(Page images with their extracted text)
────────────────

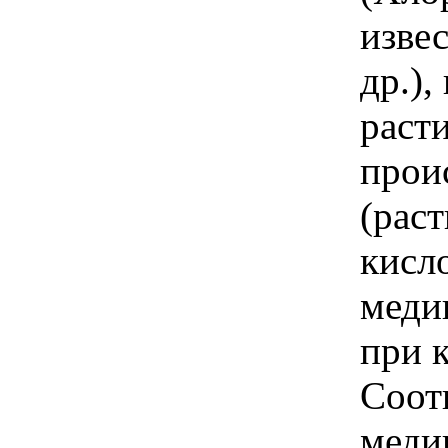
изве
др.),
раст
прои
(раст
кисл
меди
при 
Соот
меди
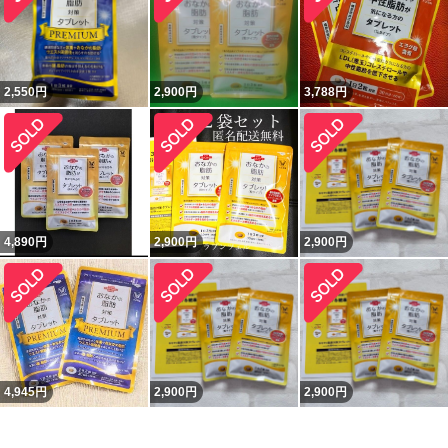
2,550
円
2,900
円
3,788
円
4,890
円
2,900
円
2,900
円
4,945
円
2,900
円
2,900
円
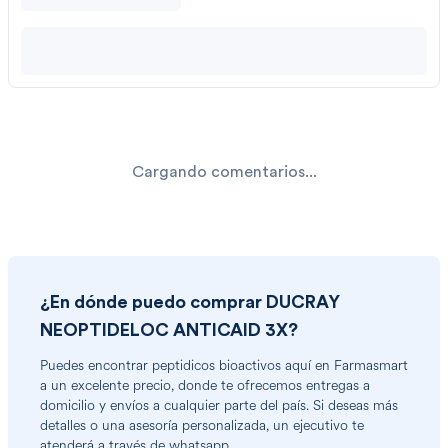
Cargando comentarios...
¿En dónde puedo comprar
DUCRAY
NEOPTIDELOC ANTICAID 3X
?
Puedes encontrar
peptidicos bioactivos
aquí en Farmasmart
a un excelente precio, donde te ofrecemos entregas a
domicilio y envíos a cualquier parte del país. Si deseas más
detalles o una asesoría personalizada, un ejecutivo te
atenderá a través de
whatsapp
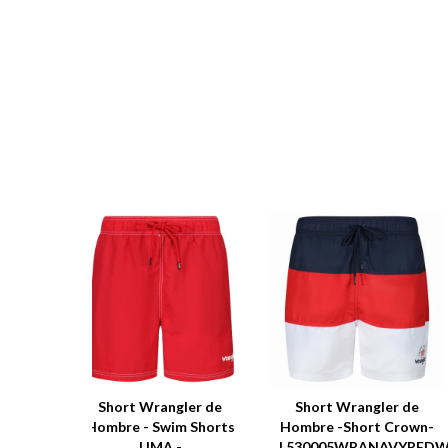
Short Wrangler de
Short Wrangler de
Hombre - Swim Shorts
Hombre -Short Crown-
LIMA -
L530005WRANAVYREDW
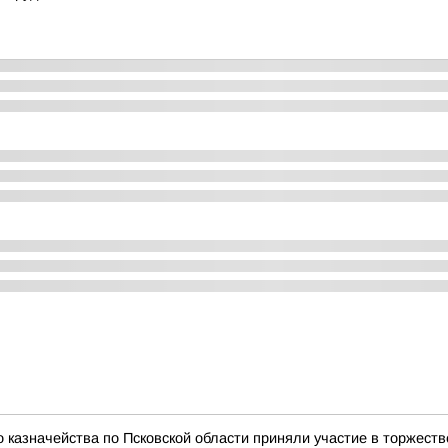
 казначейства по Псковской области приняли участие в торжест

────────────────

### DIRECTIONS
Reproduce every one of the lines above without changing any text. Omit the pictures from your output.

### RESULT
изве
др.),
раст
прои
(раст
кисл
меди
при 
Соот
меди
2,550
円
2,900
円
3,788
円
4,890
円
2,900
円
2,900
円
4,945
円
2,900
円
2,900
円
Cargando comentarios...
¿En dónde puedo comprar
DUCRAY
NEOPTIDELOC ANTICAID 3X
?
Puedes encontrar
peptidicos bioactivos
aquí en Farmasmart
a un excelente precio, donde te ofrecemos entregas a
domicilio y envíos a cualquier parte del país. Si deseas más
detalles o una asesoría personalizada, un ejecutivo te
atenderá a través de
whatsapp
Short Wrangler de
Short Wrangler de
Hombre - Swim Shorts
Hombre -Short Crown-
LIMA -
L530005WRANAVYREDW
 казначейства по Псковской области приняли участие в торжест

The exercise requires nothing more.